## What you will do
A faithful copy of all the records is needed, with the pictures omitted.

## Exercise data
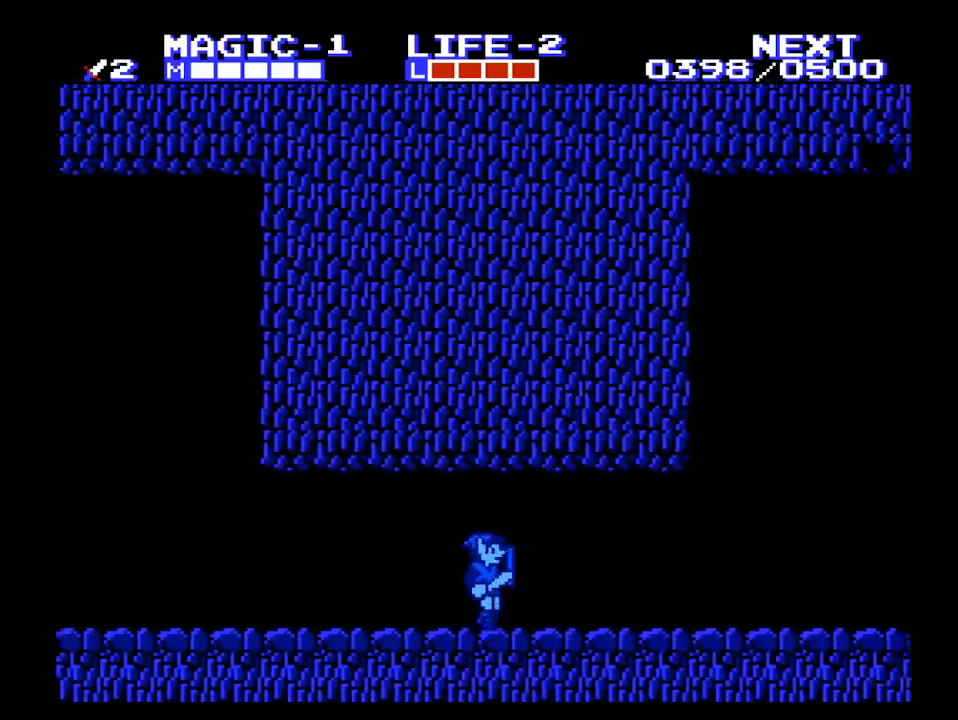
{"buttons": ["DPAD_RIGHT"], "events": []}
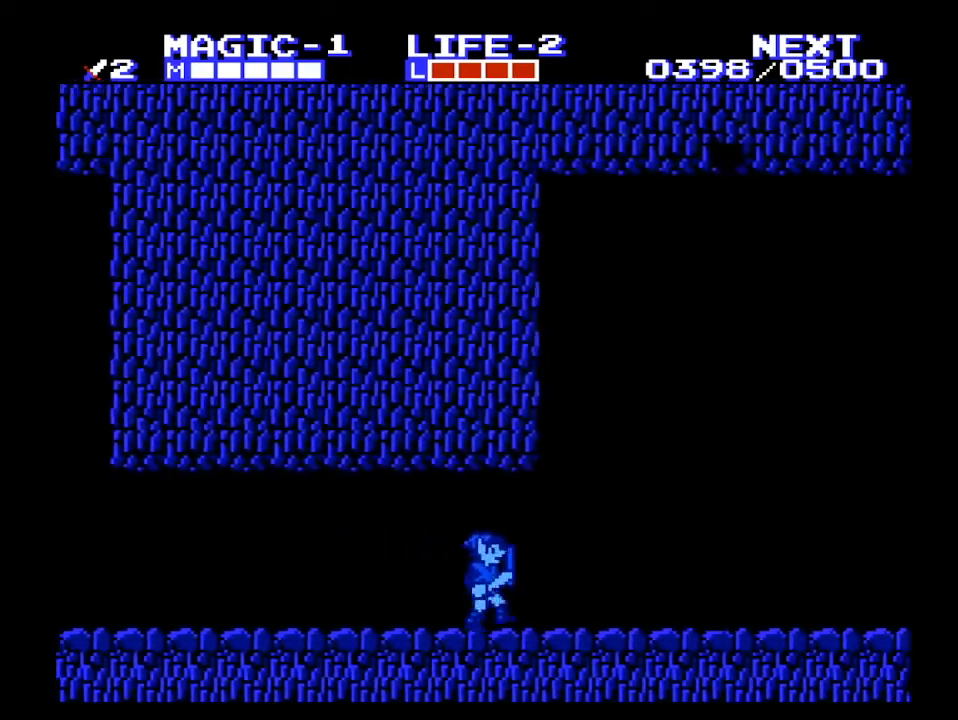
{"buttons": ["A", "B", "DPAD_RIGHT"], "events": [[333, "A", "down"], [400, "B", "down"]]}
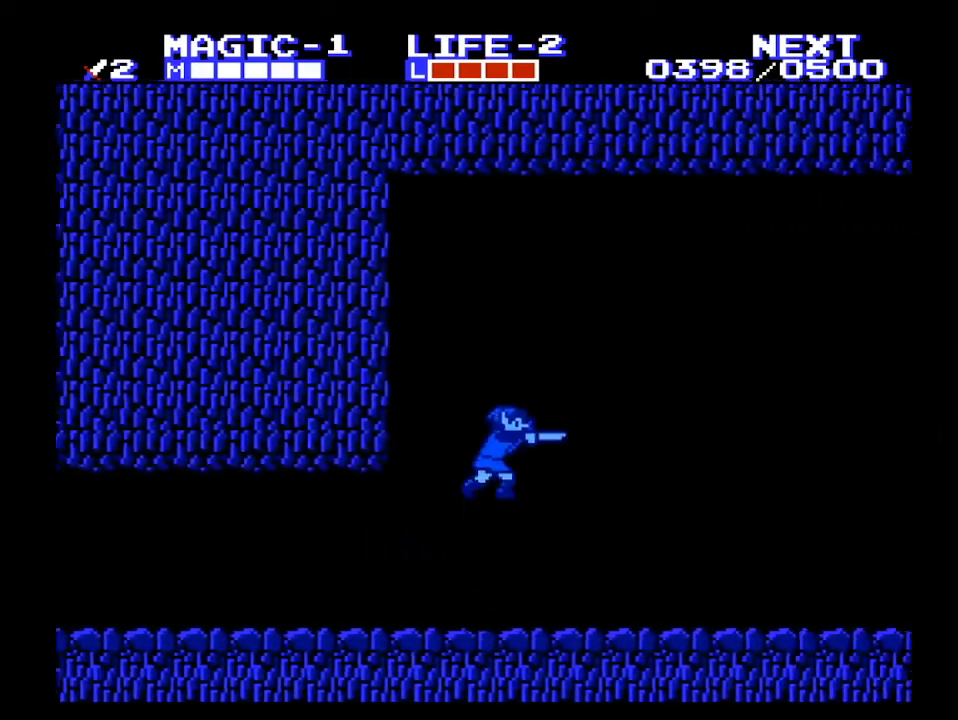
{"buttons": ["DPAD_RIGHT"], "events": [[67, "A", "up"], [133, "B", "up"]]}
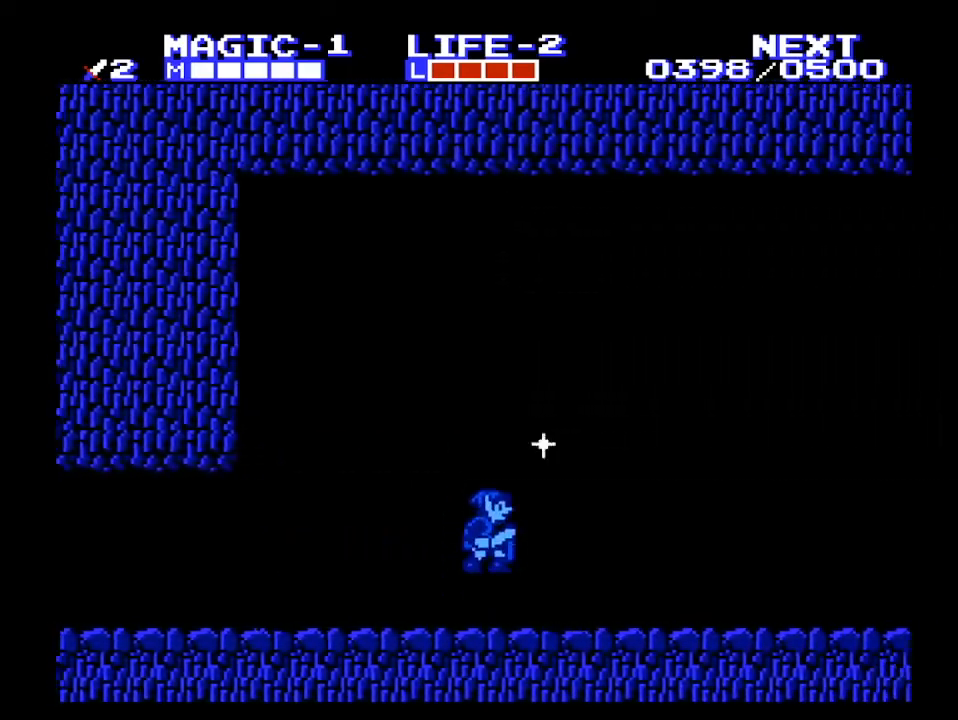
{"buttons": ["A", "DPAD_RIGHT"], "events": [[67, "A", "down"]]}
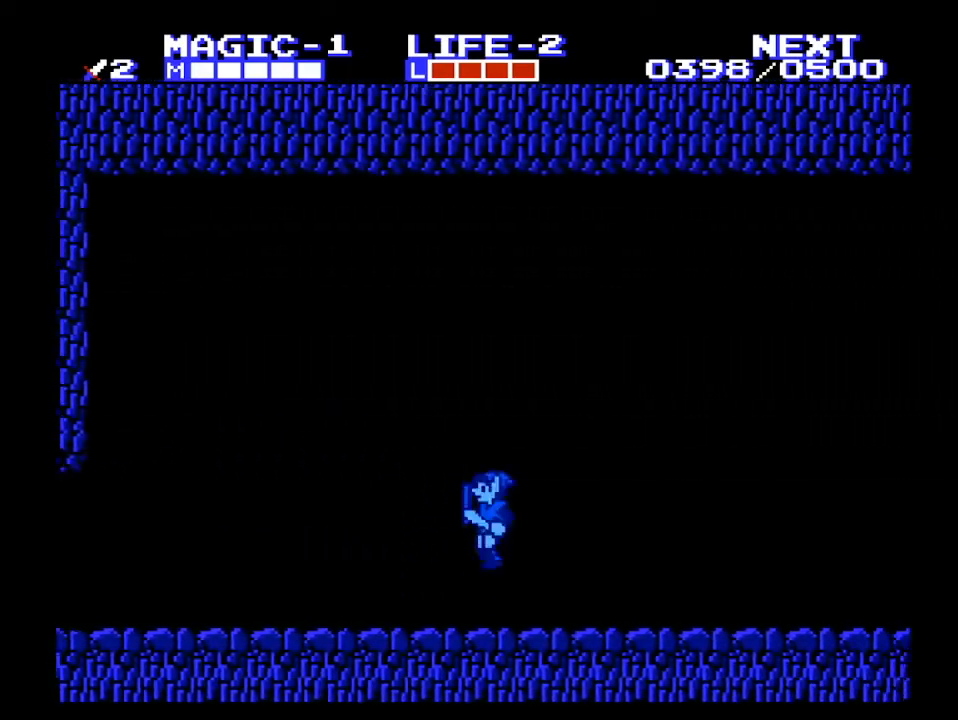
{"buttons": ["DPAD_RIGHT"], "events": [[33, "DPAD_DOWN", "down"], [67, "DPAD_RIGHT", "up"], [133, "DPAD_LEFT", "down"], [200, "A", "up"], [200, "B", "down"], [200, "DPAD_DOWN", "up"], [200, "DPAD_LEFT", "up"], [200, "DPAD_RIGHT", "down"], [233, "B", "up"], [267, "A", "down"], [500, "A", "up"]]}
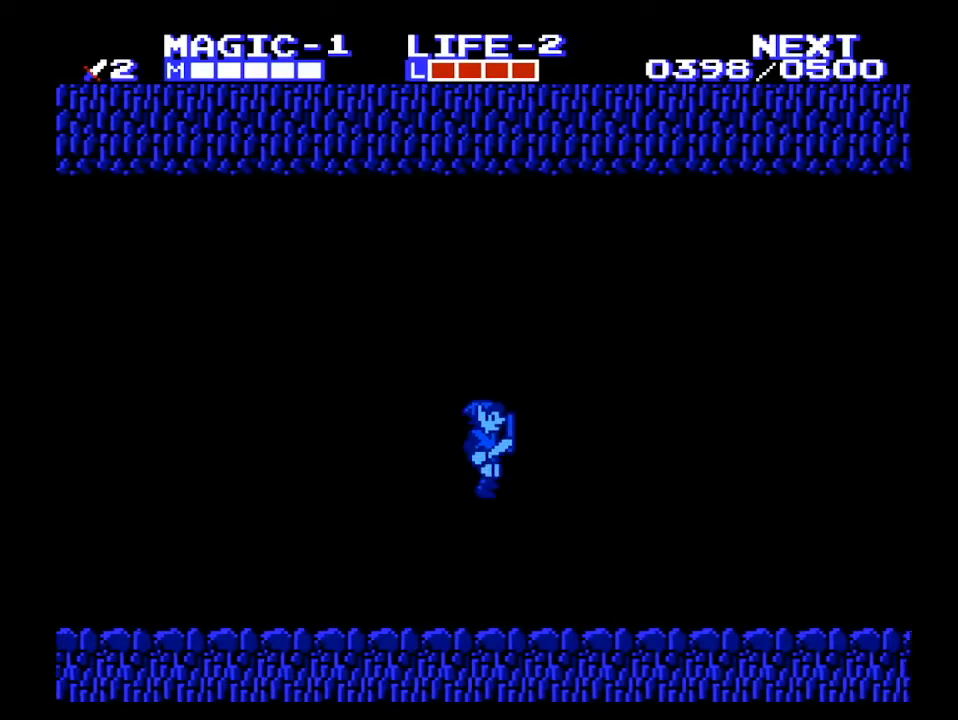
{"buttons": ["DPAD_RIGHT"], "events": [[67, "A", "down"], [200, "DPAD_DOWN", "down"], [233, "DPAD_RIGHT", "up"], [367, "A", "up"], [367, "B", "down"], [367, "DPAD_DOWN", "up"], [367, "DPAD_RIGHT", "down"], [433, "B", "up"]]}
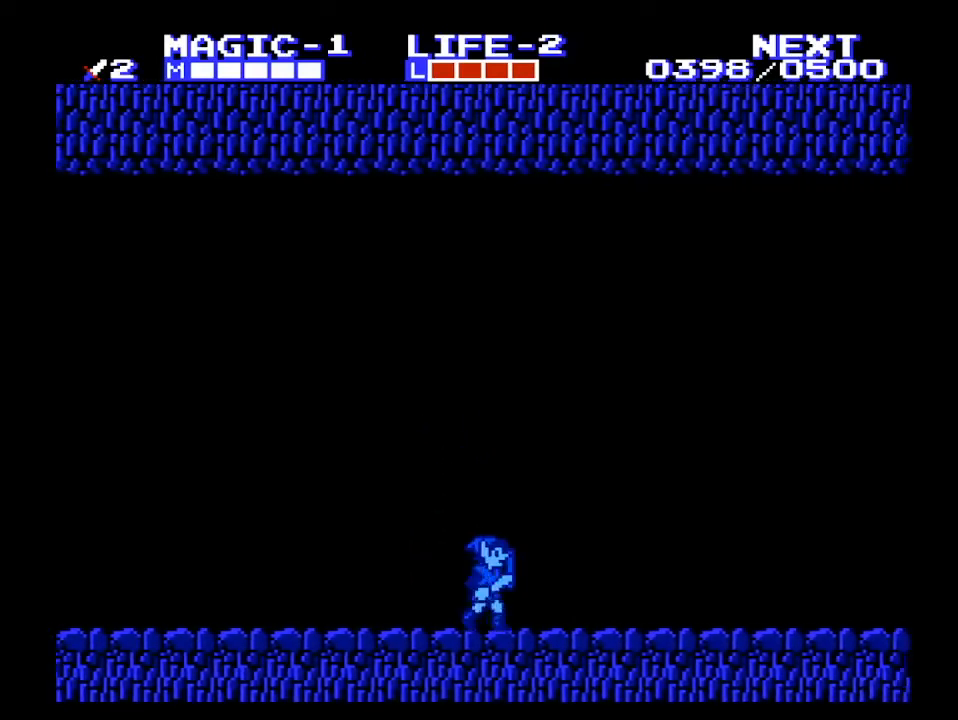
{"buttons": ["A", "B", "DPAD_DOWN"], "events": [[400, "A", "down"], [433, "DPAD_DOWN", "down"], [467, "B", "down"], [467, "DPAD_RIGHT", "up"]]}
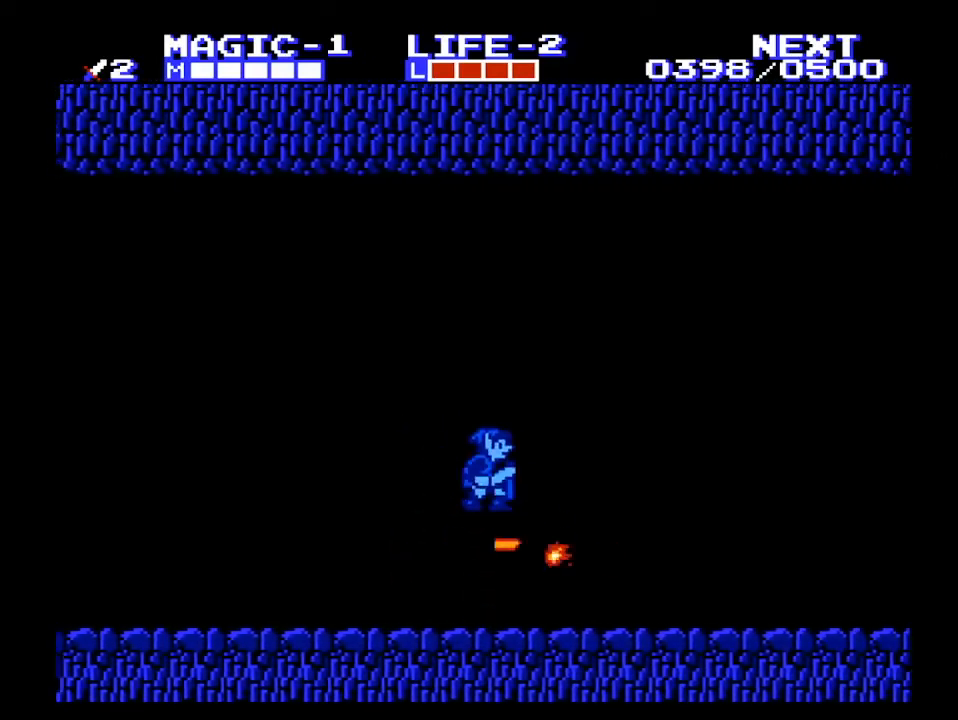
{"buttons": ["A", "B", "DPAD_DOWN"], "events": [[100, "DPAD_DOWN", "up"], [233, "B", "up"], [267, "DPAD_DOWN", "down"], [500, "B", "down"]]}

## Solution to the problem
{"buttons": ["DPAD_RIGHT"], "events": []}
{"buttons": ["A", "B", "DPAD_RIGHT"], "events": [[333, "A", "down"], [400, "B", "down"]]}
{"buttons": ["DPAD_RIGHT"], "events": [[67, "A", "up"], [133, "B", "up"]]}
{"buttons": ["A", "DPAD_RIGHT"], "events": [[67, "A", "down"]]}
{"buttons": ["DPAD_RIGHT"], "events": [[33, "DPAD_DOWN", "down"], [67, "DPAD_RIGHT", "up"], [133, "DPAD_LEFT", "down"], [200, "A", "up"], [200, "B", "down"], [200, "DPAD_DOWN", "up"], [200, "DPAD_LEFT", "up"], [200, "DPAD_RIGHT", "down"], [233, "B", "up"], [267, "A", "down"], [500, "A", "up"]]}
{"buttons": ["DPAD_RIGHT"], "events": [[67, "A", "down"], [200, "DPAD_DOWN", "down"], [233, "DPAD_RIGHT", "up"], [367, "A", "up"], [367, "B", "down"], [367, "DPAD_DOWN", "up"], [367, "DPAD_RIGHT", "down"], [433, "B", "up"]]}
{"buttons": ["A", "B", "DPAD_DOWN"], "events": [[400, "A", "down"], [433, "DPAD_DOWN", "down"], [467, "B", "down"], [467, "DPAD_RIGHT", "up"]]}
{"buttons": ["A", "B", "DPAD_DOWN"], "events": [[100, "DPAD_DOWN", "up"], [233, "B", "up"], [267, "DPAD_DOWN", "down"], [500, "B", "down"]]}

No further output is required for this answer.